Beijing’s nuclear stockpile is still much smaller than either Russia’s or the United States’. As of January, Russia had 5,889 nuclear warheads; the United States had 5,244, according to the independent Stockholm International Peace Research Institute. However, China has refused to engage in arms talks with the U.S. and Russia, arguing that the other two nations’ arsenals are much larger than its own.
Russia in February announced it would suspend participation in the New Strategic Arms Reduction Treaty with the United States, which limits the two countries’ nuclear forces.
China’s military expansion is not limited to its nuclear arsenal.
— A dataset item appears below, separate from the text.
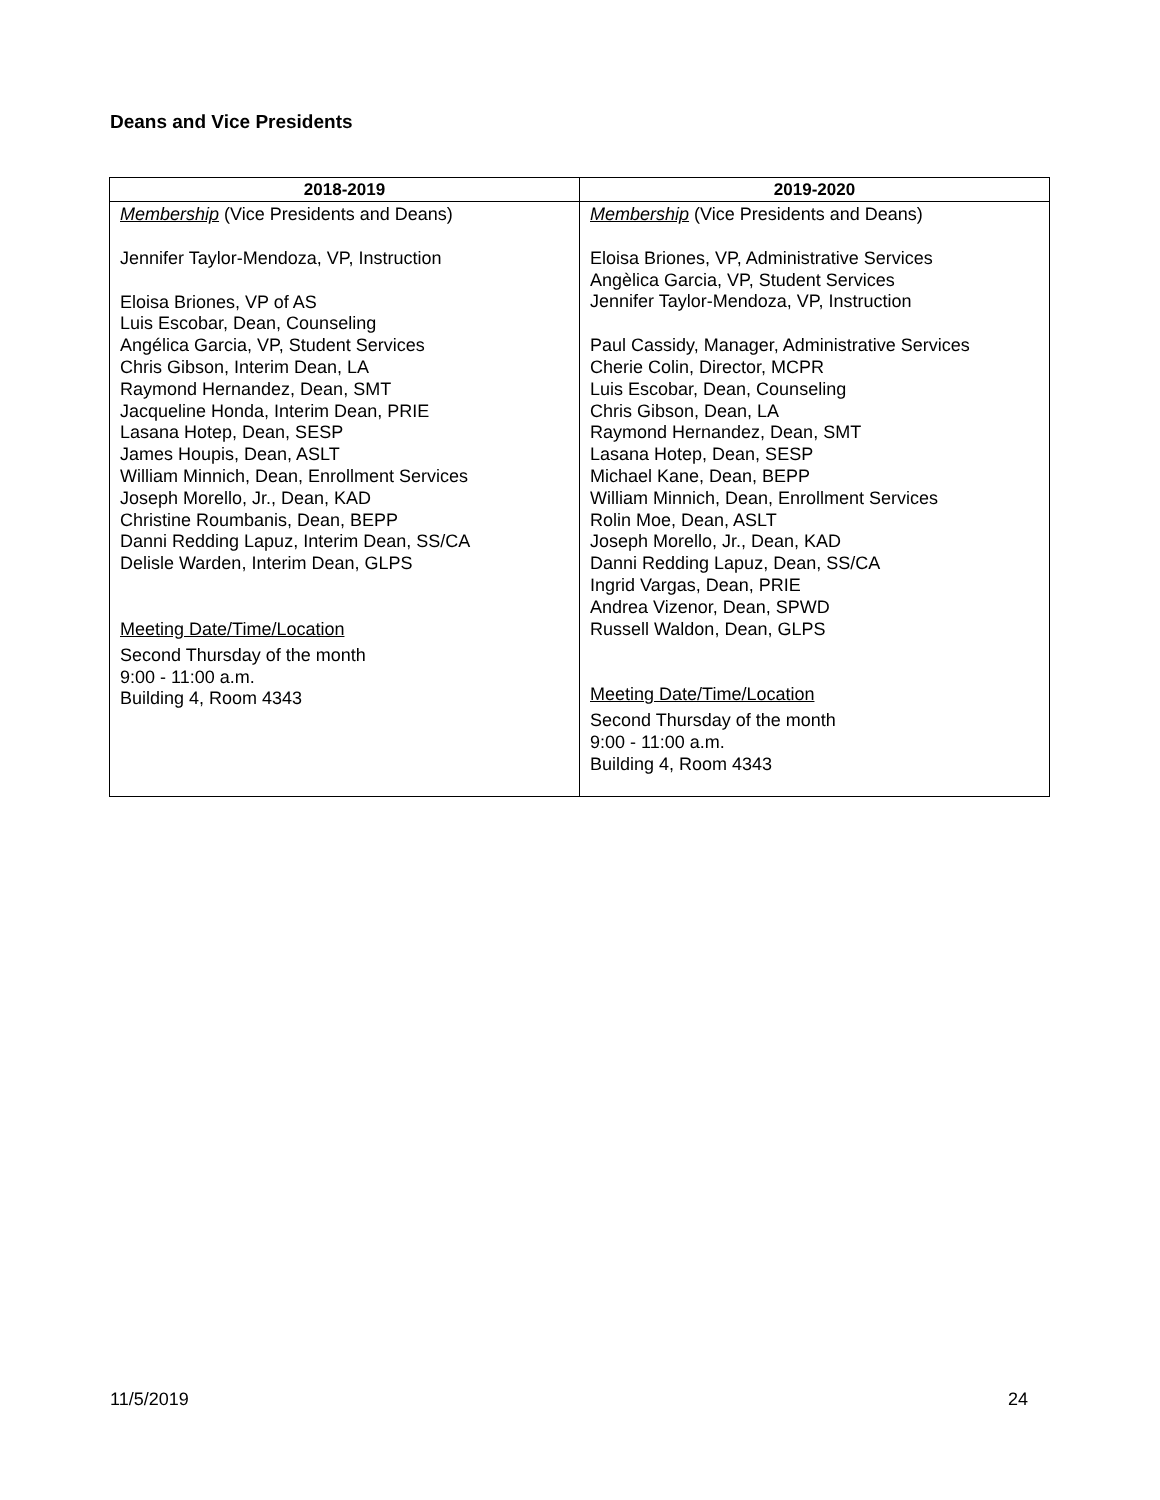Deans and Vice Presidents
| 2018-2019 | 2019-2020 |
| --- | --- |
| Membership (Vice Presidents and Deans) Jennifer Taylor-Mendoza, VP, Instruction Eloisa Briones, VP of AS Luis Escobar, Dean, Counseling Angélica Garcia, VP, Student Services Chris Gibson, Interim Dean, LA Raymond Hernandez, Dean, SMT Jacqueline Honda, Interim Dean, PRIE Lasana Hotep, Dean, SESP James Houpis, Dean, ASLT William Minnich, Dean, Enrollment Services Joseph Morello, Jr., Dean, KAD Christine Roumbanis, Dean, BEPP Danni Redding Lapuz, Interim Dean, SS/CA Delisle Warden, Interim Dean, GLPS Meeting Date/Time/Location Second Thursday of the month 9:00 - 11:00 a.m. Building 4, Room 4343 | Membership (Vice Presidents and Deans) Eloisa Briones, VP, Administrative Services Angèlica Garcia, VP, Student Services Jennifer Taylor-Mendoza, VP, Instruction Paul Cassidy, Manager, Administrative Services Cherie Colin, Director, MCPR Luis Escobar, Dean, Counseling Chris Gibson, Dean, LA Raymond Hernandez, Dean, SMT Lasana Hotep, Dean, SESP Michael Kane, Dean, BEPP William Minnich, Dean, Enrollment Services Rolin Moe, Dean, ASLT Joseph Morello, Jr., Dean, KAD Danni Redding Lapuz, Dean, SS/CA Ingrid Vargas, Dean, PRIE Andrea Vizenor, Dean, SPWD Russell Waldon, Dean, GLPS Meeting Date/Time/Location Second Thursday of the month 9:00 - 11:00 a.m. Building 4, Room 4343 |
11/5/2019 24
As in previous years, Beijing has continued expanding its navy, growing from 340 ships and submarines in service last year to more than 370 this year, according to the official.
China’s annual defense budget was to increase by 7.1 percent, the military has announced.
The report also discussed China’s “deepening” ties with Russia, noting that Beijing has “attempted a discrete approach to providing material support to Russia for its war against Ukraine.” This presumably refers to the appearance of Chinese-made components for body armor and other equipment on the battlefield in Ukraine.